Esmer tenli merakla karşıdakine bakıp"Senin ne işin vardı orada?" dediğinde Jungkook "Sizin başkalarını dolandırdığınızı anlamak için keşfe çıktım diyelim." diyerek gülümsemişti. Tam bir piç smile gülüşüydü. 

Taehyung göz devirip "Üzgünüm Herry Merry ama yanlış bir keşfe çıkmışsın." diyerek geriye yaslanmış ve kafenin garsonlarından birisinin "Hoş geldiniz ne alırsınız?" sorusuna karşılık Jungkook "Bir su ve bir bubble tea lütfen." diyerek gülümsemişti. Eh tabi garson kızın içini eritecek kadar güzel bir gülümsemeydi. 

"Eğer hesabı bana kilitlersen ders saatlerini arttırırım ona göre." diyerek tehdit ettiğinde Jungkook şakadan yüzü düşmüş gibi yapıp "Ups yakalandım." diyerek ellerini havaya teslim olurcasına kaldırmıştı. O sırada yaramaz öğrencinin gözüne bir şey takılmıştı. Taehyung'un saçında, sararmış masum küçük bir ot vardı. 

"Telefonumu bile zor kurtardım. O yüzden üzgünüm. Bugünlük beni es geç." diyerek ayağa kalkmış ve Jungkook'un dizlerini çekmesini beklemişti. 

Jungkook tepeden ona bakan Taehyung'a "Hesabı ödememek için kaçmak. Hmm" düşünüyormuş gibi yapıp "Tam dolandırıcılara göre. Bir düşünelim bakalım.

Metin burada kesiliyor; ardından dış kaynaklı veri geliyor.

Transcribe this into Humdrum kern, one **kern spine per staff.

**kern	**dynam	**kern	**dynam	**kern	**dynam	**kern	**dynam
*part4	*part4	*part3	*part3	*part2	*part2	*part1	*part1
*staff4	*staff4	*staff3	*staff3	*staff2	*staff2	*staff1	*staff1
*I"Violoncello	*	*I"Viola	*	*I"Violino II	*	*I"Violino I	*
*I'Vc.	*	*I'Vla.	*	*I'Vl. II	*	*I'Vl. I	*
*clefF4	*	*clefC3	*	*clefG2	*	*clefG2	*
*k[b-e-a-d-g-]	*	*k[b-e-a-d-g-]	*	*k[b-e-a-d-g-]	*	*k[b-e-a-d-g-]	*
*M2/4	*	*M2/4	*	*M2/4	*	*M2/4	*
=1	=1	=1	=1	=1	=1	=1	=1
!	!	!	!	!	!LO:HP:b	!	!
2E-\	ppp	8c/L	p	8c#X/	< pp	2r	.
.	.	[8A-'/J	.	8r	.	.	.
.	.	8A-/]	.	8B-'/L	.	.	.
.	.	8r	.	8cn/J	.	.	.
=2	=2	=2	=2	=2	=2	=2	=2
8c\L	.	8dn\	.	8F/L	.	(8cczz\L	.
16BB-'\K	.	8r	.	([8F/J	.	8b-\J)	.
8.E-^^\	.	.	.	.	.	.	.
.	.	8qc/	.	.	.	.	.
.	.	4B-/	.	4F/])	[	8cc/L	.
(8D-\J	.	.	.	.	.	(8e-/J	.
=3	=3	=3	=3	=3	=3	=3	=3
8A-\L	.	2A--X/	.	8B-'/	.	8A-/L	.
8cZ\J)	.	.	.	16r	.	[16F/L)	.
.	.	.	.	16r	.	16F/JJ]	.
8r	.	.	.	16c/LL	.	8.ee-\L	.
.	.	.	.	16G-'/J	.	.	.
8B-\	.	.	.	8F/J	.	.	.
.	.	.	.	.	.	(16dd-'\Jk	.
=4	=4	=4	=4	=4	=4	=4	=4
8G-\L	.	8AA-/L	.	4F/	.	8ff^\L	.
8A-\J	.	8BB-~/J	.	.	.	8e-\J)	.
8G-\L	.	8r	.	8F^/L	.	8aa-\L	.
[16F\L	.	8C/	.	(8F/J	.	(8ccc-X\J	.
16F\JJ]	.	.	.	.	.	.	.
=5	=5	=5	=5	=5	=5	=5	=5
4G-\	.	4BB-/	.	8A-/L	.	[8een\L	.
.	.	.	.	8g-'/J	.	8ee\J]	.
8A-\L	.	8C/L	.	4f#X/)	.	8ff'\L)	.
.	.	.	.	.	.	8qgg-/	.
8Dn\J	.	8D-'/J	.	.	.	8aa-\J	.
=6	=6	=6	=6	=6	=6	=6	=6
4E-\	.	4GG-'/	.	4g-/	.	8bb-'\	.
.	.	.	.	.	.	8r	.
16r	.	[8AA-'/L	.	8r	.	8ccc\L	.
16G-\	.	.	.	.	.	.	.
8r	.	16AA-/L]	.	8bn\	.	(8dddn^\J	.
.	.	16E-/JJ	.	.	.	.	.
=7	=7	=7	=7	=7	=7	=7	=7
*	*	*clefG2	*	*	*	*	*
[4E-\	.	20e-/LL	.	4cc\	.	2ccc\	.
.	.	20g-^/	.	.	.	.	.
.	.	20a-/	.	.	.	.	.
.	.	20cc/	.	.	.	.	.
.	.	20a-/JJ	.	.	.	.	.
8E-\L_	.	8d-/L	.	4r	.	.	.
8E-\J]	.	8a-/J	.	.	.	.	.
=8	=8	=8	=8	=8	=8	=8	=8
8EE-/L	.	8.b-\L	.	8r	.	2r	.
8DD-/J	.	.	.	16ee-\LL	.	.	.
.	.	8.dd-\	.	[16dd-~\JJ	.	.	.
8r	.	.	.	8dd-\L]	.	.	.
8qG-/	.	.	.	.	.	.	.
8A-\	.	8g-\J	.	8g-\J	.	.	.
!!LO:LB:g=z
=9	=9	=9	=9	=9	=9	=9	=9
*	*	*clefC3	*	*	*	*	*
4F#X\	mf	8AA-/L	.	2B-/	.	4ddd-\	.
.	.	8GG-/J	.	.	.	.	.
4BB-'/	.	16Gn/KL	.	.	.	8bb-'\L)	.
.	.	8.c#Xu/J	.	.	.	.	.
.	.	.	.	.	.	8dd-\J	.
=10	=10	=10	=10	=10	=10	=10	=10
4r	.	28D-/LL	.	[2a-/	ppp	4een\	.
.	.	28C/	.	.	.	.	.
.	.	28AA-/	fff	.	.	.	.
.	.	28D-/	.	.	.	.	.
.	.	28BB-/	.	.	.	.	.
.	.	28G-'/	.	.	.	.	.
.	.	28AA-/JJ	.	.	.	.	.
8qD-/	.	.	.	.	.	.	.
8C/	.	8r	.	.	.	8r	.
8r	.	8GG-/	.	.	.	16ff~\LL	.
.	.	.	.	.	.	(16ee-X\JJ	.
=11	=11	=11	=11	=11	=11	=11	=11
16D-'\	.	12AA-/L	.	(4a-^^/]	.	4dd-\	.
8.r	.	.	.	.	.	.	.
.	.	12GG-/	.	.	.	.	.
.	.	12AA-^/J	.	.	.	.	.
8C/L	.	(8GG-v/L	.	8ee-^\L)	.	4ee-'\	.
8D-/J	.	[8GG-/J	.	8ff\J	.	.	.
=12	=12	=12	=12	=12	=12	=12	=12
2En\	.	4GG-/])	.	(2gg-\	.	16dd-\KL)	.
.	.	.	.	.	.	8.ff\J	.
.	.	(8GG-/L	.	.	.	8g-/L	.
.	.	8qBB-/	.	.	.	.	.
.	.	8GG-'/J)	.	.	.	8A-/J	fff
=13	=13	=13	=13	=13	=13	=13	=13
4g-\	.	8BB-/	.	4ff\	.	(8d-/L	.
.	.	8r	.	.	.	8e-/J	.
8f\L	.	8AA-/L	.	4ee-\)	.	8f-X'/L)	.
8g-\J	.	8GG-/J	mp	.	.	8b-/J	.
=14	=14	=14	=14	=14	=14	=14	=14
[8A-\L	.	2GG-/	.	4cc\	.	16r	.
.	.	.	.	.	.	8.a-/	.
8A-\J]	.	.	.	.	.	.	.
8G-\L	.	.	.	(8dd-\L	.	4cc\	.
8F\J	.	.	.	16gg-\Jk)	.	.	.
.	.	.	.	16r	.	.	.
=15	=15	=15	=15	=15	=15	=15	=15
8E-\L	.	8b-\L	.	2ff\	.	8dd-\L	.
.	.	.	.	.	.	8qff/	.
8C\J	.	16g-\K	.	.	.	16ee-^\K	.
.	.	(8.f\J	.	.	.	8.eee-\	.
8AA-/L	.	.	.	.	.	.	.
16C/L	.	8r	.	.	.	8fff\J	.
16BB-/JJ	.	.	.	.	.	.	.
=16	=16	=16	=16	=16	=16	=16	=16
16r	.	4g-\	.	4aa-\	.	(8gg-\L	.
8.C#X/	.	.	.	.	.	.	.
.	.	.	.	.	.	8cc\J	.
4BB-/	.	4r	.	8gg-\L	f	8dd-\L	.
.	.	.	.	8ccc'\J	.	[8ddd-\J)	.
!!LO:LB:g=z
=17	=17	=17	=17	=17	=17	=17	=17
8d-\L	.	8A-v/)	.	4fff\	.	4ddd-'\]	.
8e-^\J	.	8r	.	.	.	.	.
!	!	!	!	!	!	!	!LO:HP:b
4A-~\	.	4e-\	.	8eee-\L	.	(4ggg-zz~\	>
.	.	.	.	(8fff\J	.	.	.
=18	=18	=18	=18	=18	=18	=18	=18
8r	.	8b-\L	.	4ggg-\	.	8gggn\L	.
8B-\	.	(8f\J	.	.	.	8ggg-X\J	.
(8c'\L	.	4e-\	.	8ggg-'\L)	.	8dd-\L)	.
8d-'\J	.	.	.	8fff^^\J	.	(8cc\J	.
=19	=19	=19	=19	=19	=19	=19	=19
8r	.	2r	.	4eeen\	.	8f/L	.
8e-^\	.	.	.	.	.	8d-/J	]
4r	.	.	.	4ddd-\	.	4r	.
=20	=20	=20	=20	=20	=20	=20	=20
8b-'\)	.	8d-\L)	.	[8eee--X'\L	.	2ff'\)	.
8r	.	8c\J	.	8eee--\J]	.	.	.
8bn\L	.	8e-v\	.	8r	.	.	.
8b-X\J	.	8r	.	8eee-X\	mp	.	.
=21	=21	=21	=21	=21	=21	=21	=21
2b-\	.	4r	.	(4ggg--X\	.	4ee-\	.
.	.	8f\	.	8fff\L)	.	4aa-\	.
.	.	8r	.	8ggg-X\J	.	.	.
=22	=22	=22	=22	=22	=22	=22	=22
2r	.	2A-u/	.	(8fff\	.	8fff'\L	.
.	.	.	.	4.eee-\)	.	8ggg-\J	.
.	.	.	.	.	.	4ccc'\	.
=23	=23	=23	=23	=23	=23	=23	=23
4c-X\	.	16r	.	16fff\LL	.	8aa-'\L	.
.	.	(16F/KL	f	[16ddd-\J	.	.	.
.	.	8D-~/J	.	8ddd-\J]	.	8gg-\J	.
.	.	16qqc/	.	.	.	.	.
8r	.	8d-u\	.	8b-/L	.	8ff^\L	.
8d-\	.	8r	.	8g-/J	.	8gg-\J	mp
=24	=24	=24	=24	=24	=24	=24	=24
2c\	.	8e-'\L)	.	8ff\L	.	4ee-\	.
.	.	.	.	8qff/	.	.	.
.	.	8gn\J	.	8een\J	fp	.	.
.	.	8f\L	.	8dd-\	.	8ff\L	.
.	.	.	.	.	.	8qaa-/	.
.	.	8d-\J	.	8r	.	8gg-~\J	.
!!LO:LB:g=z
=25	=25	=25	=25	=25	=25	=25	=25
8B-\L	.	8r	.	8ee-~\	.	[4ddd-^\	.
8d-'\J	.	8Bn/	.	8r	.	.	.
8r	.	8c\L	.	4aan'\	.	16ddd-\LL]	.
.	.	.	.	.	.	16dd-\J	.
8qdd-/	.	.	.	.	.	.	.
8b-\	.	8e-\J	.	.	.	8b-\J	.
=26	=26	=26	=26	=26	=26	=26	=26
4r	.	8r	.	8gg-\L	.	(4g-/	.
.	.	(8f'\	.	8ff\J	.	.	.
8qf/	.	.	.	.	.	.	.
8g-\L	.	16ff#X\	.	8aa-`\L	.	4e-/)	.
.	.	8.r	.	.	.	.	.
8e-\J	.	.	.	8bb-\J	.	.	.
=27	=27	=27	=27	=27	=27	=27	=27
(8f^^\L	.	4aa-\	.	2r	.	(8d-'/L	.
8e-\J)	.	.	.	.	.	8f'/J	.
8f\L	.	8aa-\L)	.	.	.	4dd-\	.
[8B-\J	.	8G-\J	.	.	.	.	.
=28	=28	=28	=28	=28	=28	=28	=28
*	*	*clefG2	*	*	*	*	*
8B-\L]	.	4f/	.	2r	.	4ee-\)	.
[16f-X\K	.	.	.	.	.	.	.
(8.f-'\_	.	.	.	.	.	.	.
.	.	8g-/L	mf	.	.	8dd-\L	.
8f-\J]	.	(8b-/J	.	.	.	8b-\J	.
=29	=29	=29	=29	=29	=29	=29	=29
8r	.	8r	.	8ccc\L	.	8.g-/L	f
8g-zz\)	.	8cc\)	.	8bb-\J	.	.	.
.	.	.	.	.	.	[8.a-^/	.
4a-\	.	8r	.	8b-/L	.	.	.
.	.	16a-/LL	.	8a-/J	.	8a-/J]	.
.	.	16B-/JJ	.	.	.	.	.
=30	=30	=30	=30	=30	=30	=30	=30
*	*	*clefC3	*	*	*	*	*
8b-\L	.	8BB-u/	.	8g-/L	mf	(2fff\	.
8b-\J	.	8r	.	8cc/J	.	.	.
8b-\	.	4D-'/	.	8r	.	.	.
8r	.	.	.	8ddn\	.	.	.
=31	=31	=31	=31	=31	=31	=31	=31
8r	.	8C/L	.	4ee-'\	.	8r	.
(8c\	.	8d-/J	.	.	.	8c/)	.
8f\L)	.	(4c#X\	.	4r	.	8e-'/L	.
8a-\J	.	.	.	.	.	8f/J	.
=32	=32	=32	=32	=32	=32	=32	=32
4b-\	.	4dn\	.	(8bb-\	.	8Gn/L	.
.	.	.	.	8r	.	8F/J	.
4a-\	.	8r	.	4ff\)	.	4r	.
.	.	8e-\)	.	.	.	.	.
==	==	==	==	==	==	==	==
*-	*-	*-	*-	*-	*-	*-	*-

Elektrik direğinin üstünde bulunan bir afişten dolandırıcı olmak ve masum annemi dolandırmak size ne kadar bir masraf çıkarabilir ki?" diyerek Taehyung'a bakmış ve cevap vermesini beklemişti. 

Öğretmenin ise gittikçe taşan sabrına karşılık olarak kaşlarını çatmış ve Jungkook'un yüzüne doğru yaklaşıp onu tedirgin edecek kadar sesini kalınlaştırmış ve kulağına doğru yaklaşarak "O elektrik direğinin götüne girmesini istemiyorsan sesini kesip ya yolumu açarsın ya da ben tahmin edemeyeceğin şeyler yaparım." diyerek Jungkook'u yerinde titretmişti. 

Otomatik makinaymış gibi hızla dizlerini çekip Taehyung'a yol vermiş ve ayağa kalkarak "Bunu bir tehdit olarak mı algılamalıyım... TAEcher?" diyerek elini Taehyung'un saçına götürmüş ve gülümseyerek otu alıp parmaklarının arasında tuttuğunu göstererek Taehyung'un gözlerinin önünde tutmuştu. Daha sonra pembe dudaklarını öne doğru kıvırıp otu üflemiş ve Taehyung'a "Sonuçta öğretmen öğrenci fantezisi oldukça ilgi çekici olabilir?" demişti. 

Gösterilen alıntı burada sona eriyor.